## Task instructions
Transcribe word for word the lines below from the line with "Education is a" through the line with "Tracy Garcia EDMS 511 5", ends included.

** Source records follows **

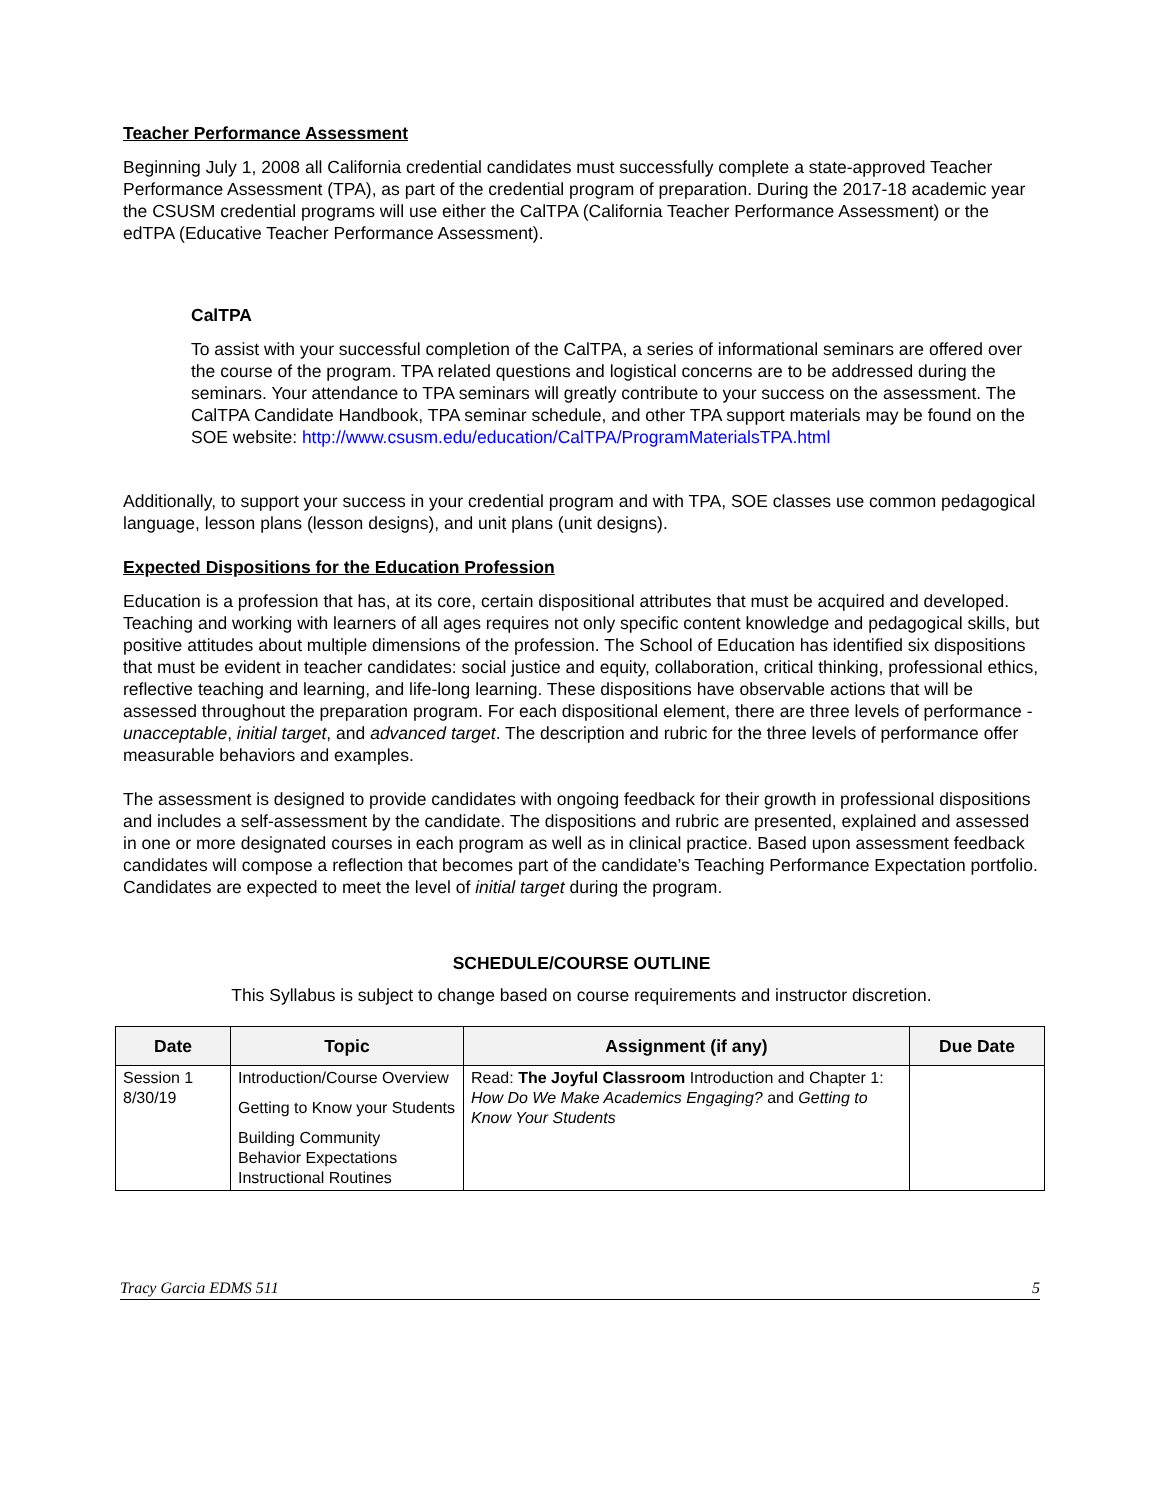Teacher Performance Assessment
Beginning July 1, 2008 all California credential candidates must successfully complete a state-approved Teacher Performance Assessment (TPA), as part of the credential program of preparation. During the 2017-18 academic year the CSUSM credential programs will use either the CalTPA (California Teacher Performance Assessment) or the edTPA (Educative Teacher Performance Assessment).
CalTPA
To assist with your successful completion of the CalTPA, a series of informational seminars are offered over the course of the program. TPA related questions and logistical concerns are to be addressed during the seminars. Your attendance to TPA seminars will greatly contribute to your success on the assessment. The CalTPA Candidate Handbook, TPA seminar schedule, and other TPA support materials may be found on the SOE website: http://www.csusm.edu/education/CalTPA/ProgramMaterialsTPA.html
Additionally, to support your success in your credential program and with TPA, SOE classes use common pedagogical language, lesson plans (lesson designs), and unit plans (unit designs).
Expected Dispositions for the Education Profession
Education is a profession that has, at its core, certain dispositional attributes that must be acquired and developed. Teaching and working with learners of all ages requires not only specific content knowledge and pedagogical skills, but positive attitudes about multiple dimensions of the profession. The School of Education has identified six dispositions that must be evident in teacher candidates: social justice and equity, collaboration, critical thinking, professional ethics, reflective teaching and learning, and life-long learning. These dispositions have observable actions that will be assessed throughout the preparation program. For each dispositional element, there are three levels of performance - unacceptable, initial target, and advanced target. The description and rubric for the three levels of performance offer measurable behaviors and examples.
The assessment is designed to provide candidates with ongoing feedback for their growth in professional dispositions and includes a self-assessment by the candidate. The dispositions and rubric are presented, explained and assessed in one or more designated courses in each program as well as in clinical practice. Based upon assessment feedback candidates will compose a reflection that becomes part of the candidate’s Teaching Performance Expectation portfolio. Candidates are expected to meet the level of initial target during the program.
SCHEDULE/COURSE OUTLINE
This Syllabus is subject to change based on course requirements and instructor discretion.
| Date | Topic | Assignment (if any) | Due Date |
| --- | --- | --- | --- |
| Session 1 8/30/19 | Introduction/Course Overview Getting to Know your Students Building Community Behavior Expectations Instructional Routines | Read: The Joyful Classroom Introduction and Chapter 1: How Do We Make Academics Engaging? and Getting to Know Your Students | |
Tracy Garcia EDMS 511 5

** End of Source records **
** Source records follows **

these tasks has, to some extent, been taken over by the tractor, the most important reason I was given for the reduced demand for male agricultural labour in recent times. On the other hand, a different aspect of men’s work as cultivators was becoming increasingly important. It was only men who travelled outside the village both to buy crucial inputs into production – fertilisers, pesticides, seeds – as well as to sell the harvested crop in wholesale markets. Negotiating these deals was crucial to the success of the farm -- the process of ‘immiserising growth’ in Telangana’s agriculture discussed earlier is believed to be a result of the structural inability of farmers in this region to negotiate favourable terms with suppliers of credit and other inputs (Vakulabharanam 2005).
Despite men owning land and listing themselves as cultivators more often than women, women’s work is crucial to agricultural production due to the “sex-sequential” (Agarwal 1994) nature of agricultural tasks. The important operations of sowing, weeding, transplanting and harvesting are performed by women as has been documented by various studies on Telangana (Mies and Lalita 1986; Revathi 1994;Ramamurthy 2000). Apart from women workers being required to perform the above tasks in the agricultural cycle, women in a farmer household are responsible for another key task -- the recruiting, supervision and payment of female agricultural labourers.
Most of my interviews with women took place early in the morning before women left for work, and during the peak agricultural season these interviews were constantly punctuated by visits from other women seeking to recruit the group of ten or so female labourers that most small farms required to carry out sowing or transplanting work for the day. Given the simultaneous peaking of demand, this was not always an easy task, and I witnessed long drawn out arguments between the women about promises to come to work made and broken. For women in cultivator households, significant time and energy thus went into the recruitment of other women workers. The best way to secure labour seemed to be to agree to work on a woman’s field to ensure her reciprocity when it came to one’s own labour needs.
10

** End of Source records **

## Response to the task
Education is a profession that has, at its core, certain dispositional attributes that must be acquired and developed. Teaching and working with learners of all ages requires not only specific content knowledge and pedagogical skills, but positive attitudes about multiple dimensions of the profession. The School of Education has identified six dispositions that must be evident in teacher candidates: social justice and equity, collaboration, critical thinking, professional ethics, reflective teaching and learning, and life-long learning. These dispositions have observable actions that will be assessed throughout the preparation program. For each dispositional element, there are three levels of performance - unacceptable, initial target, and advanced target. The description and rubric for the three levels of performance offer measurable behaviors and examples.
The assessment is designed to provide candidates with ongoing feedback for their growth in professional dispositions and includes a self-assessment by the candidate. The dispositions and rubric are presented, explained and assessed in one or more designated courses in each program as well as in clinical practice. Based upon assessment feedback candidates will compose a reflection that becomes part of the candidate’s Teaching Performance Expectation portfolio. Candidates are expected to meet the level of initial target during the program.
SCHEDULE/COURSE OUTLINE
This Syllabus is subject to change based on course requirements and instructor discretion.
| Date | Topic | Assignment (if any) | Due Date |
| --- | --- | --- | --- |
| Session 1 8/30/19 | Introduction/Course Overview Getting to Know your Students Building Community Behavior Expectations Instructional Routines | Read: The Joyful Classroom Introduction and Chapter 1: How Do We Make Academics Engaging? and Getting to Know Your Students | |
Tracy Garcia EDMS 511 5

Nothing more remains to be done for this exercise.